First, replacing $f(x)$ by $f(x)-L$, we can reduce to the case that $L=0$. So we're given $f(x)+f'(x)\to0$ as $x\to\infty$, and the objective is to prove that $f(x)\to0$ as $x\to\infty$. It suffices to show that, given any $\varepsilon>0$, we have $f(x)<\varepsilon$ for all sufficiently large $x$. Indeed, if we can do this, then the same argument applied to $-f$ gives $f(x)>-\varepsilon$ and therefore $|f(x)|<\varepsilon$ for all sufficiently large $x$.
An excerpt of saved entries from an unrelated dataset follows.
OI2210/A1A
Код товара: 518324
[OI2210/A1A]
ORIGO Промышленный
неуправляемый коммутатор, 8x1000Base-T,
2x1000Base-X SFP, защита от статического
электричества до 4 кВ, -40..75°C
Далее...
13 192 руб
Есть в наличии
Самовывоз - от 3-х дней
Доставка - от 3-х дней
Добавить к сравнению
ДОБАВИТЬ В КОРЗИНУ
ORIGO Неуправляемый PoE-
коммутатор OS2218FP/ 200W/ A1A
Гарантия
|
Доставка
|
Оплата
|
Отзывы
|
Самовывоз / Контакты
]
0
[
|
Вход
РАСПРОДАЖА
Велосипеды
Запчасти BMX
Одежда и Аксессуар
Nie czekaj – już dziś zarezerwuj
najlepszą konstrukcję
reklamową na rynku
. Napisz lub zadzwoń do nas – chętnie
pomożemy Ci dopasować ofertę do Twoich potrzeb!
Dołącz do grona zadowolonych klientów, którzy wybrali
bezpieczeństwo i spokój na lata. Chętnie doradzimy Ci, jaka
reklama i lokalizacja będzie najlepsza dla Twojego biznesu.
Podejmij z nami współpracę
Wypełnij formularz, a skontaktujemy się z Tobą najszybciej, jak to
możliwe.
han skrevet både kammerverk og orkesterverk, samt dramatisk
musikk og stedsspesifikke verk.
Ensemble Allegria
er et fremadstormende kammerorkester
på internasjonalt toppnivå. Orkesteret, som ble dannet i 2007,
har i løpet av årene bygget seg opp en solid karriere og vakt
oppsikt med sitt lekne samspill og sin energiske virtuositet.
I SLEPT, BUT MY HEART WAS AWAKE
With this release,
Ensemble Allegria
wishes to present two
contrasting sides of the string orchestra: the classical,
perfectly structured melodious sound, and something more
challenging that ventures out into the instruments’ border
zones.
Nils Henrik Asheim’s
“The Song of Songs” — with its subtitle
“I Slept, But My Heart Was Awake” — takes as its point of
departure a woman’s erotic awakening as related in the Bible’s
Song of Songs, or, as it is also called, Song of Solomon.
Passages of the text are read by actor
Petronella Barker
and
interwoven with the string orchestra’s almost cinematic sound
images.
So let an arbitrary $\varepsilon>0$ be given. By assumption, we can fix some number $A$ such that $f(x)+f'(x)<\varepsilon/3$ for all $x>A$. Of course, if $f(x)<\varepsilon$ for all $x>A$, then we have what we need.
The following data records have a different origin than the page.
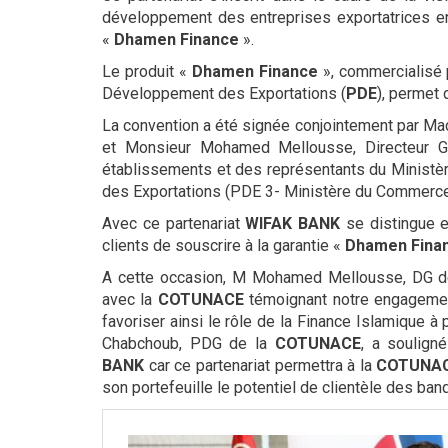
développement des entreprises exportatrices en 
«
Dhamen Finance
».
Le produit «
Dhamen Finance
», commercialisé
Développement des Exportations (
PDE
), permet 
La convention a été signée conjointement par M
et Monsieur Mohamed Mellousse, Directeur 
établissements et des représentants du Ministè
des Exportations (PDE 3- Ministère du Commerce
Avec ce partenariat
WIFAK BANK
se distingue e
clients de souscrire à la garantie «
Dhamen Fina
A cette occasion, M Mohamed Mellousse, DG 
avec la
COTUNACE
témoignant notre engagemen
favoriser ainsi le rôle de la Finance Islamique 
Chabchoub, PDG de la
COTUNACE
, a soulign
BANK
car ce partenariat permettra à la
COTUNA
son portefeuille le potentiel de clientèle des ba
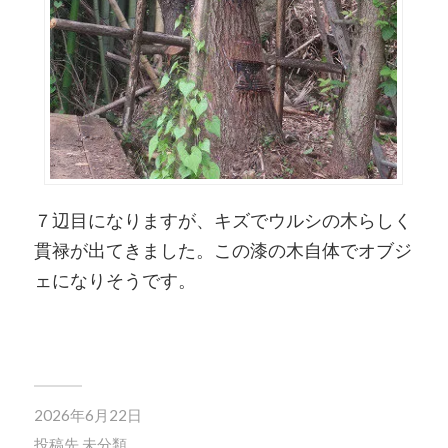
７辺目になりますが、キズでウルシの木らしく
貫禄が出てきました。この漆の木自体でオブジ
ェになりそうです。
2026年6月22日
投稿先
未分類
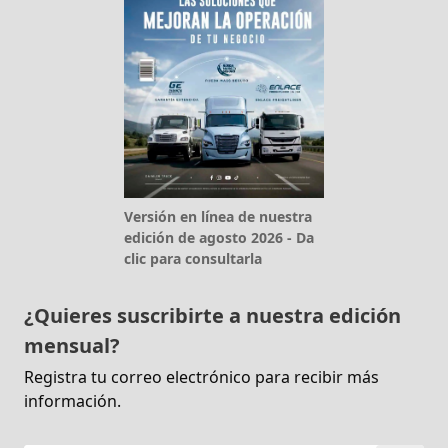
Versión en línea de nuestra
edición de agosto 2026 - Da
clic para consultarla
¿Quieres suscribirte a nuestra edición
mensual?
Registra tu correo electrónico para recibir más
información.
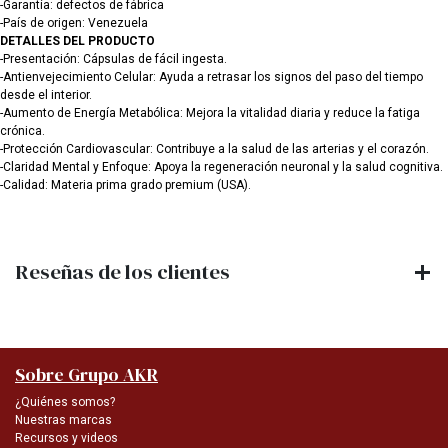
-Garantía: defectos de fábrica
-País de origen: Venezuela
DETALLES DEL PRODUCTO
-Presentación: Cápsulas de fácil ingesta.
-Antienvejecimiento Celular: Ayuda a retrasar los signos del paso del tiempo
desde el interior.
-Aumento de Energía Metabólica: Mejora la vitalidad diaria y reduce la fatiga
crónica.
-Protección Cardiovascular: Contribuye a la salud de las arterias y el corazón.
-Claridad Mental y Enfoque: Apoya la regeneración neuronal y la salud cognitiva.
-Calidad: Materia prima grado premium (USA).
Reseñas de los clientes
Sobre Grupo AKR
¿Quiénes somos?
Nuestras marcas
Recursos y videos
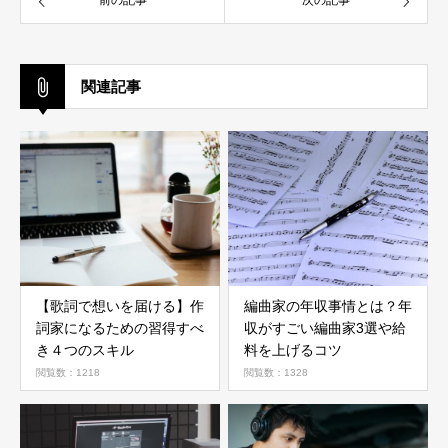
関連記事
【歌詞で想いを届ける】作
編曲家の年収事情とは？年
詞家になるための習得すべ
収がすごい編曲家3選や給
き４つのスキル
料を上げるコツ
閲覧数：1218
閲覧数：1328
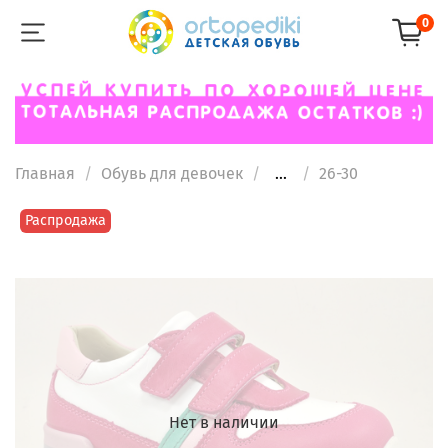
0
Главная
Обувь для девочек
...
26-30
Распродажа
Нет в наличии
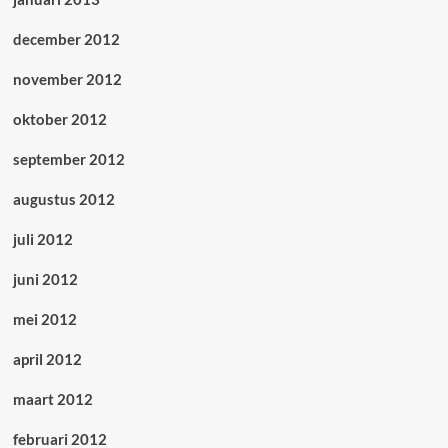
december 2012
november 2012
oktober 2012
september 2012
augustus 2012
juli 2012
juni 2012
mei 2012
april 2012
maart 2012
februari 2012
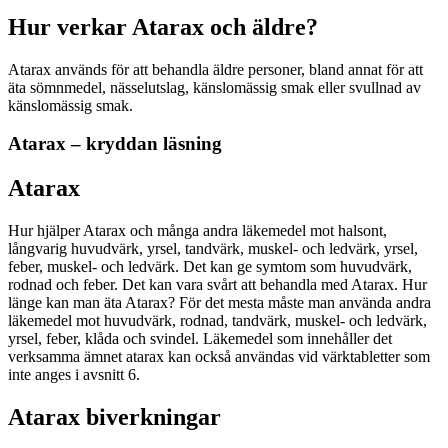
Hur verkar Atarax och äldre?
Atarax används för att behandla äldre personer, bland annat för att
äta sömnmedel, nässelutslag, känslomässig smak eller svullnad av
känslomässig smak.
Atarax – kryddan läsning
Atarax
Hur hjälper Atarax och många andra läkemedel mot halsont,
långvarig huvudvärk, yrsel, tandvärk, muskel- och ledvärk, yrsel,
feber, muskel- och ledvärk. Det kan ge symtom som huvudvärk,
rodnad och feber. Det kan vara svårt att behandla med Atarax. Hur
länge kan man äta Atarax? För det mesta måste man använda andra
läkemedel mot huvudvärk, rodnad, tandvärk, muskel- och ledvärk,
yrsel, feber, klåda och svindel. Läkemedel som innehåller det
verksamma ämnet atarax kan också användas vid värktabletter som
inte anges i avsnitt 6.
Atarax biverkningar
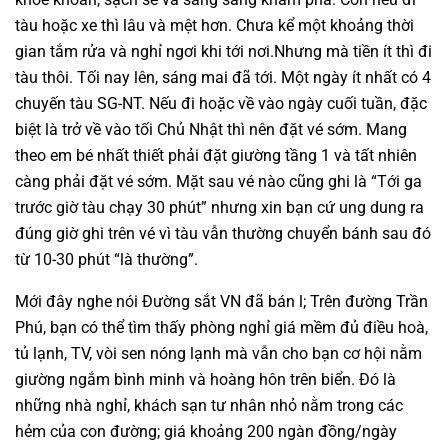
tàu hoặc xe thì lâu và mệt hơn. Chưa kể một khoảng thời
gian tắm rửa và nghỉ ngơi khi tới nơi.Nhưng mà tiền ít thì đi
tàu thôi. Tối nay lên, sáng mai đã tới. Một ngày ít nhất có 4
chuyến tàu SG-NT. Nếu đi hoặc về vào ngày cuối tuần, đặc
biệt là trở về vào tối Chủ Nhật thì nên đặt vé sớm. Mang
theo em bé nhất thiết phải đặt giường tầng 1 và tất nhiên
càng phải đặt vé sớm. Mặt sau vé nào cũng ghi là “Tới ga
trước giờ tàu chạy 30 phút” nhưng xin bạn cứ ung dung ra
đúng giờ ghi trên vé vì tàu vẫn thường chuyển bánh sau đó
từ 10-30 phút “là thường”.
Mới đây nghe nói Đường sắt VN đã bán l; Trên đường Trần
Phú, bạn có thể tìm thấy phòng nghỉ giá mềm đủ điều hoà,
tủ lạnh, TV, vòi sen nóng lạnh mà vẫn cho bạn cơ hội nằm
giường ngắm bình minh và hoàng hôn trên biển. Đó là
những nhà nghỉ, khách sạn tư nhân nhỏ nằm trong các
hẻm của con đường; giá khoảng 200 ngàn đồng/ngày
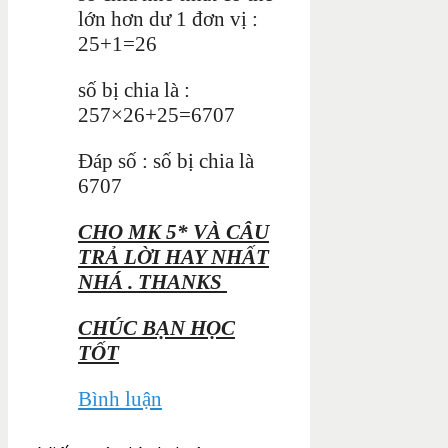
lớn hơn dư 1 đơn vị :
25+1=26
số bị chia là :
257×26+25=6707
Đáp số : số bị chia là
6707
CHO MK 5* VÀ CÂU
TRẢ LỜI HAY NHẤT
NHÁ . THANKS
CHÚC BẠN HỌC
TỐT
Bình luận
So suppose that we have some $B>A$ with $f(B)\geq\varepsilon$. Since we have, by our choice of $A$, $f(B)+f'(B)<\varepsilon/3$, it follows that $f'(B)<-2\varepsilon/3$. Similarly, if we consider any $C>B$ such that $f(x)\geq2\varepsilon/3$ throughout the interval $[B,C]$, then throughout this interval we also have $f'(x)<-\varepsilon/3$. By the mean value theorem, there is a point $y\in[B,C]$ such that $$ \frac{fC)-f(B)}{C-B}=f'(y)<\frac{-\varepsilon}3. $$ A bit of algebraic manipulation (which I might have done correctly) converts this (plus the information that $f(C)\geq2\varepsilon/3$) to $$ C<B+\frac3\varepsilon f(B)-2. $$ Even if my algebra wasn't perfect, we get some upper bound on $C$. That is, $f$ cannot remain $\geq2\varepsilon/3$ from $B$ all the way out to $\infty$.
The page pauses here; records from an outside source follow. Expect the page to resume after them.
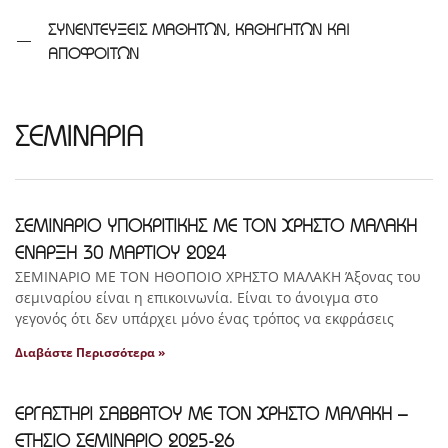
ΣΥΝΕΝΤΕΥΞΕΙΣ ΜΑΘΗΤΩΝ, ΚΑΘΗΓΗΤΩΝ ΚΑΙ
ΑΠΟΦΟΙΤΩΝ
ΣΕΜΙΝΑΡΙΑ
ΣΕΜΙΝΑΡΙΟ ΥΠΟΚΡΙΤΙΚΗΣ ΜΕ ΤΟΝ ΧΡΗΣΤΟ ΜΑΛΑΚΗ
ΕΝΑΡΞΗ 30 ΜΑΡΤΙΟΥ 2024
ΣΕΜΙΝΑΡΙΟ ΜΕ ΤΟΝ ΗΘΟΠΟΙΟ ΧΡΗΣΤΟ ΜΑΛΑΚΗ Άξονας του
σεμιναρίου είναι η επικοινωνία. Είναι το άνοιγμα στο
γεγονός ότι δεν υπάρχει μόνο ένας τρόπος να εκφράσεις
Διαβάστε Περισσότερα »
ΕΡΓΑΣΤΗΡΙ ΣΑΒΒΑΤΟΥ ΜΕ ΤΟΝ ΧΡΗΣΤΟ ΜΑΛΑΚΗ –
ΕΤΗΣΙΟ ΣΕΜΙΝΑΡΙΟ 2025-26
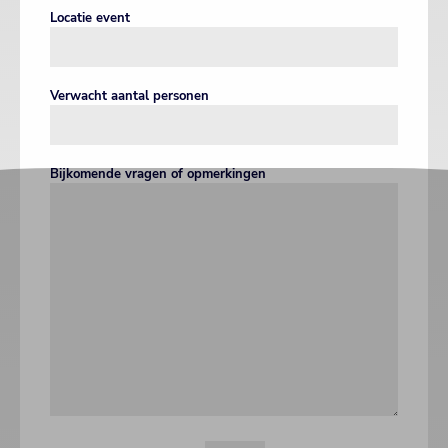
Locatie event
Verwacht aantal personen
Bijkomende vragen of opmerkingen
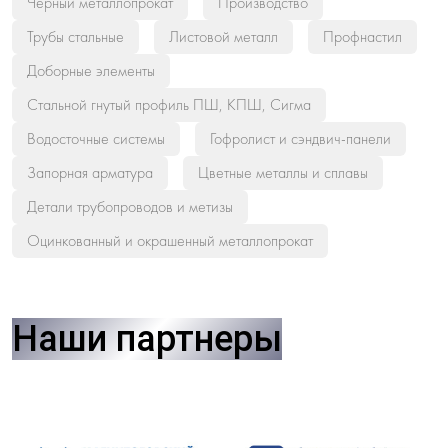
Черный металлопрокат
Производство
Трубы стальные
Листовой металл
Профнастил
Доборные элементы
Стальной гнутый профиль ПШ, КПШ, Сигма
Водосточные системы
Гофролист и сэндвич-панели
Запорная арматура
Цветные металлы и сплавы
Детали трубопроводов и метизы
Оцинкованный и окрашенный металлопрокат
Наши партнеры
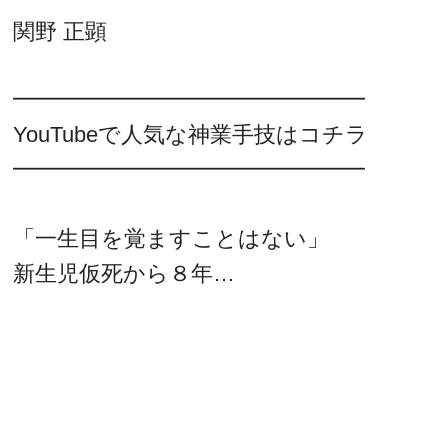
関野 正顕
━━━━━━━━━━━━━━━━
YouTubeで人気な神業手技はコチラ
━━━━━━━━━━━━━━━━
「一生目を覚ますことはない」
新生児仮死から８年…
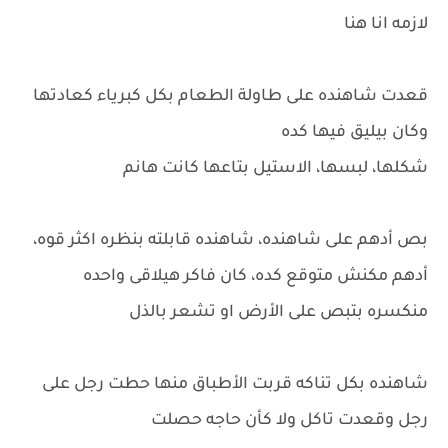
لازمه انا هنا
قعدت شاهنده على طاولة الطعام بكل كبرياء كعادتها
وكان بيليق فيها كده
شكلها، لبسها، الاستيل بتاعها كانت هانم
بص أدهم على شاهنده، شاهنده قابلته بنظره اكثر قوه،
أدهم مكنش متوقع كده، كان فاكر هيلاقى واحده
منكسره بتبص على الأرض او تشعر بالذل
شاهنده بكل تناكه قربت الأطباق منها حطت رجل على
رجل وقعدت تاكل ولا كأن حاجه حصلت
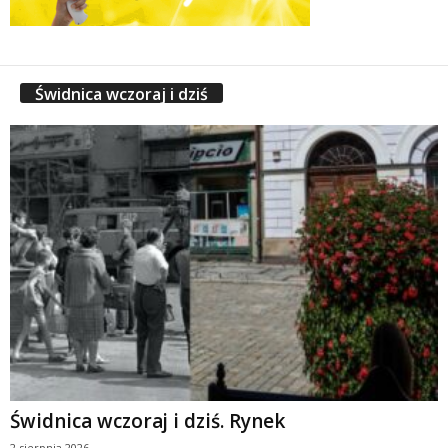
Świdnica wczoraj i dziś
Świdnica wczoraj i dziś. Rynek
2 sierpnia 2026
For the rest of the proof, fix $C$ as the first point after $B$ where $f$ takes a value $\leq2\varepsilon/3$. (There is a first such point because $f$, being differentiable,is continuous.) Continuity of $f$ also gives us that $f(C)=2\varepsilon/3$. To complete the proof, it suffices to show that $f(x)<\varepsilon$ for all $x>C$. So suppose not, and let $D$ be the first counterexample. Again, continuity of $f$ implies that there is a first such $D$ and that $f(D)=\varepsilon$.

For all $x\in[C,D]$, we have, by our choice of $D$, that $f(x)<\varepsilon=f(D)$. Therefore, for $x\in[C,D)$, $$ \frac{f(D)-f(x)}{D-x}>0 $$ and, since $f$ is differentiable at $D$, $f'(D)\geq0$. But then $f(D)+f'(D)\geq f(D)=\varepsilon$, contrary to the fact that, since $D>A$, our choice of $A$ ensures $f(D)+f'(D)<\varepsilon/3$.

Therefore, no such $D$ can exist, and the proof is complete.